The busiest venue was the Grand Market Pavilion, the three-meal buffet restaurant, its design inspired by Kolkata’s New Market. The marketplace vibe was sustained with scattered food stations offering an extensive range of Indian and international delicacies. What everyone is already talking about is the uber-popular Northeast spread on the buffet, possibly a first in a five-star setting.
It looks like the success of Royal Vega, ITC’s luxury vegetarian proposition, will be replicated in Kolkata as well. It won’t make a hole in your wallet either. Chef Varun Mohan, who has relocated here for the launch, brings a rare culinary passion to the vegetarian thali, customising it for Kolkata by incorporating dishes from the vegetarian Sheherwali community of the region. The emphasis here is very much on eating fresh, seasonal produce, in complete harmony with nature.
It was a pure pleasure to dine under the personal care of Chef Vittorio Greco, at Ottimo, the Italian kitchen.
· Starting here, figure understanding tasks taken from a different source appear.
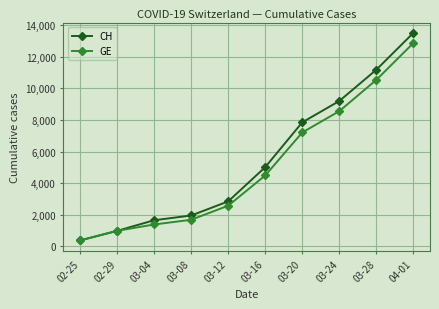

Reading left to right, extract all data points from this chart.

CH: 375	981	1652	1952	2845	5012	7847	9196	11175	13505
GE: 375	981	1384	1681	2574	4485	7205	8554	10533	12863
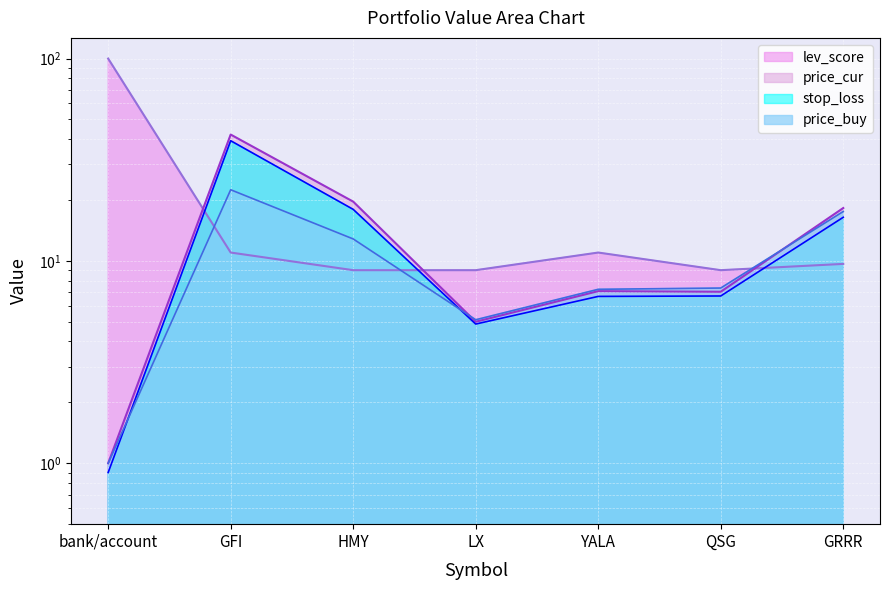

True or false: stop_loss and price_buy intersect in this chart.

True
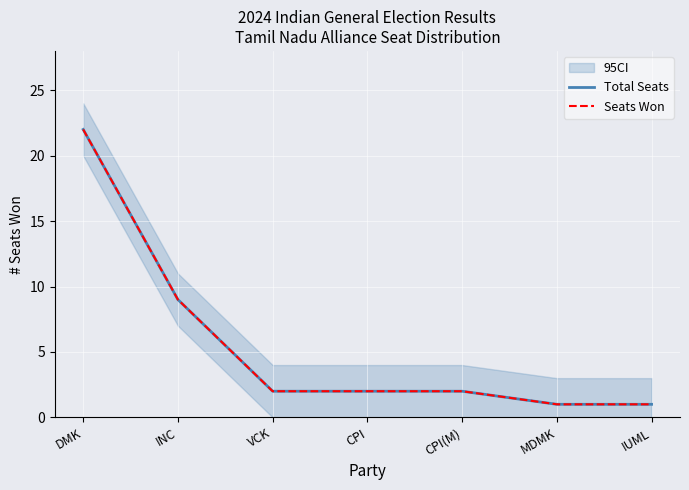

Is this an area chart (filled region under the line)?

No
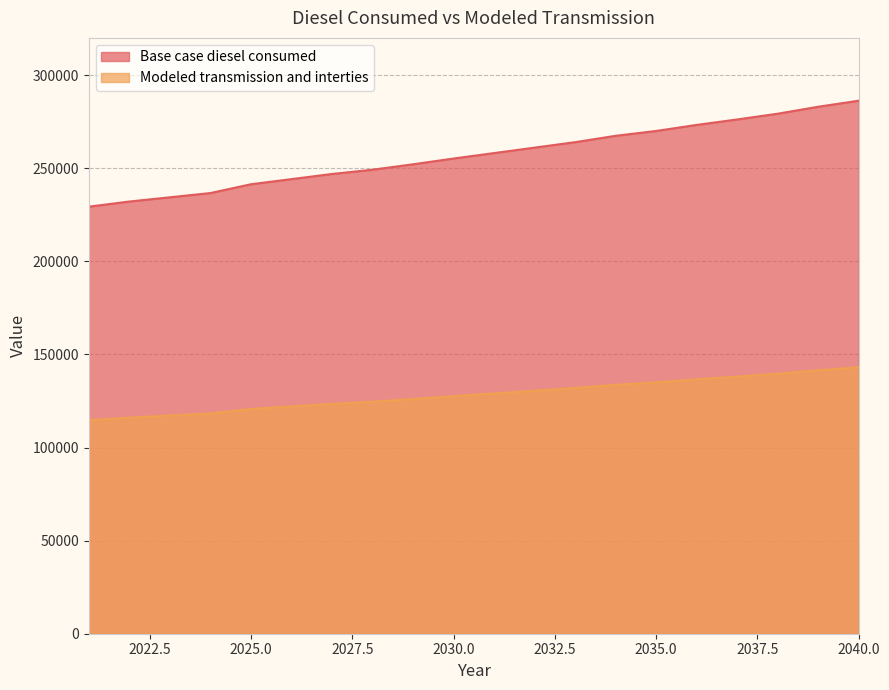

Which series has the largest range (max minus min)?

Base case diesel consumed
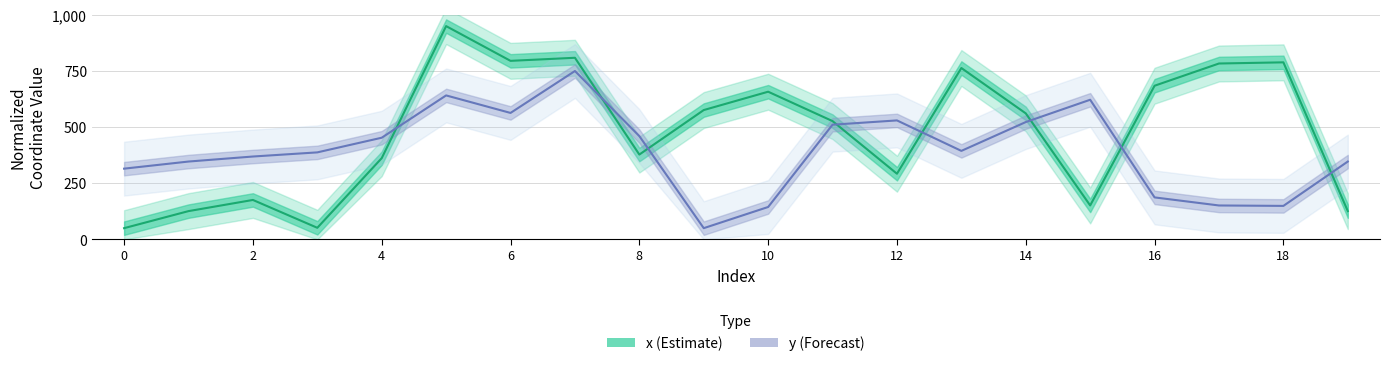

Where do x and y first cross each other?

4 and 5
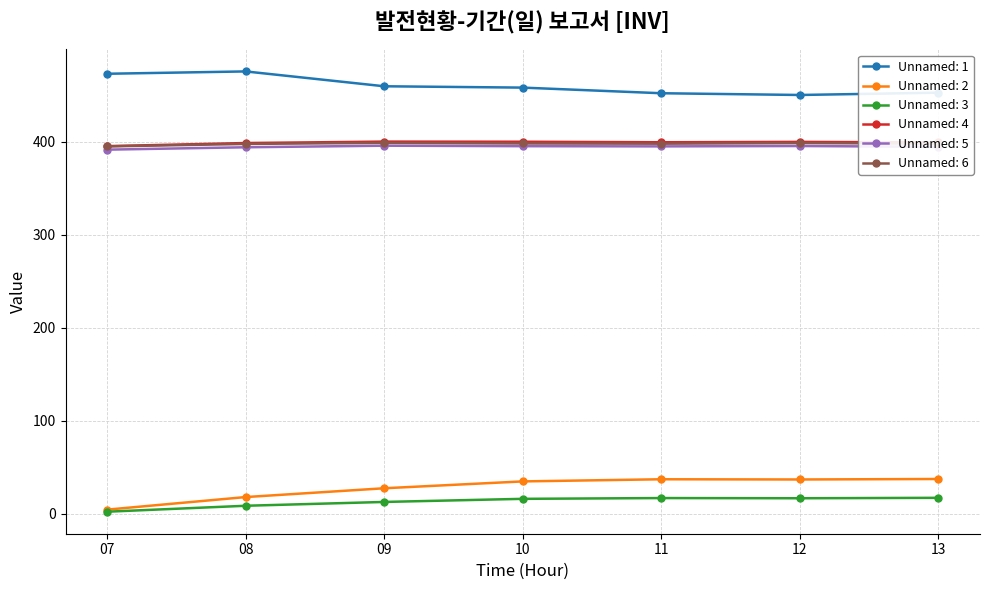

Is it true that Unnamed: 1 equals 92.3 at 12?

False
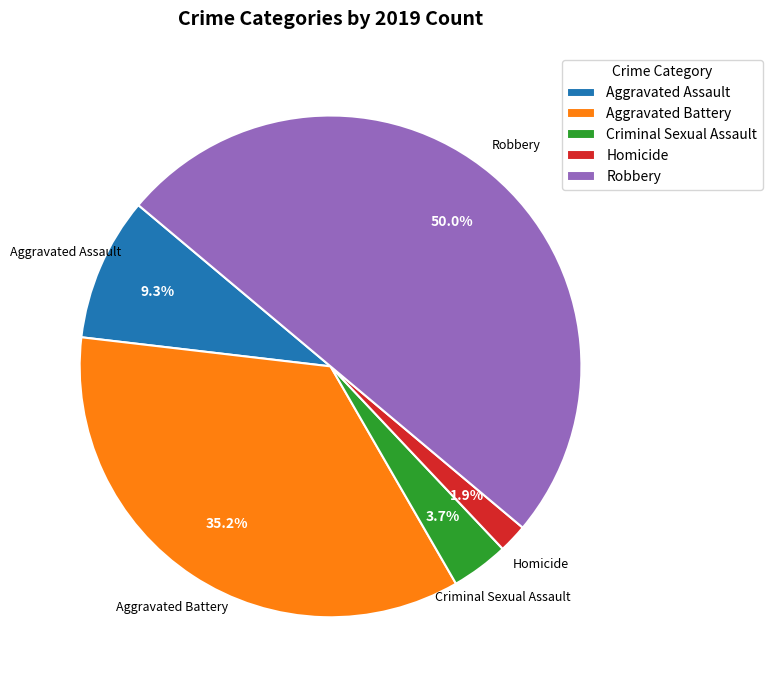

How many segments does this pie chart have?

5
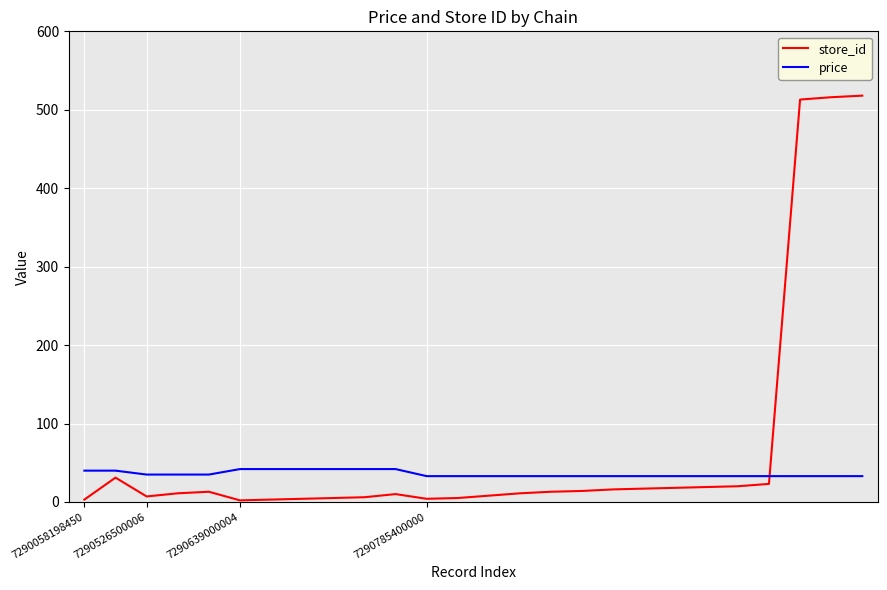

What are all the series names shown in the legend?

store_id, price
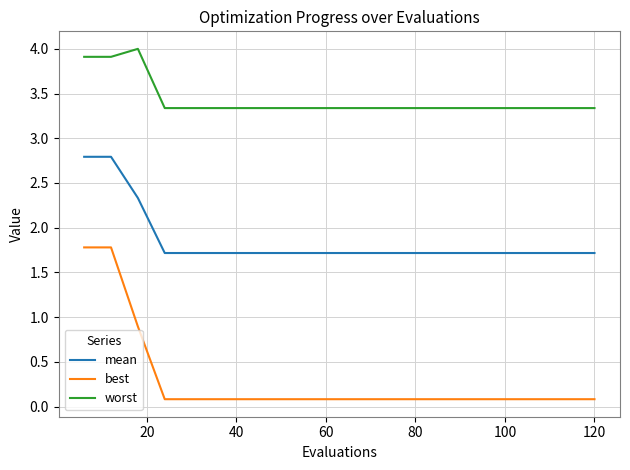

What is the minimum value for mean?

1.7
The menu features wood fired pizzas, elaborate antipasti and a variety of artisanal pastas and cheeses coupled with select premium beverages.
A dish would be brought, and El Greco would follow, sometimes with a regional Italian olive oil, sometimes with a tin of black garlic for closer inspection, sometimes with white spring truffles that he would shred over the dish with a generosity one usually reserves for a block of processed cheese. We thoughtlessly dismiss Italian cuisine as simple or overly rustic. Let Ottimo change your mind about that, not least with the inspired plating. And don’t even get me started on the divine, and mysterious, panna cotta. I’m not saying any more. You just have to come and try it for yourself.
You can’t open a hotel in Kolkata and not serve Darjeeling tea. The stylish Darjeeling Lounge, the cheeriest of the F&B venues here, serves that superlative tea and many more. There’s so much fuss and ceremony over the tea service, it’ll definitely make your afternoon special.
The Brass Room, a jazz bar with live gigs, is a tribute to Kolkata’s time-honoured passion for music. The interiors are stylish and the tapas menu glocal. Dishes inspired by local produce include Bandel cheese mousse, black rice arancini, and perilla and sweet potato cutlets. There’s a sous vide panch phoran pork to pique your curiosity as well as Naga honey glazed wings.
I thought this hotel was the high point of Bengal’s hotel renaissance. But it’s probably a culinary revolution in disguise.
If you fly into Kolkata of an evening, both the JW Marriott and the ITC Royal Bengal swing into view at about the same time on the Bypass. By day, although their façades embrace different aesthetics, both look fairly impressive. By night, one is dark and subdued; the other all lit up and flaunting its curves and edges. No prizes for guessing which one steals the show.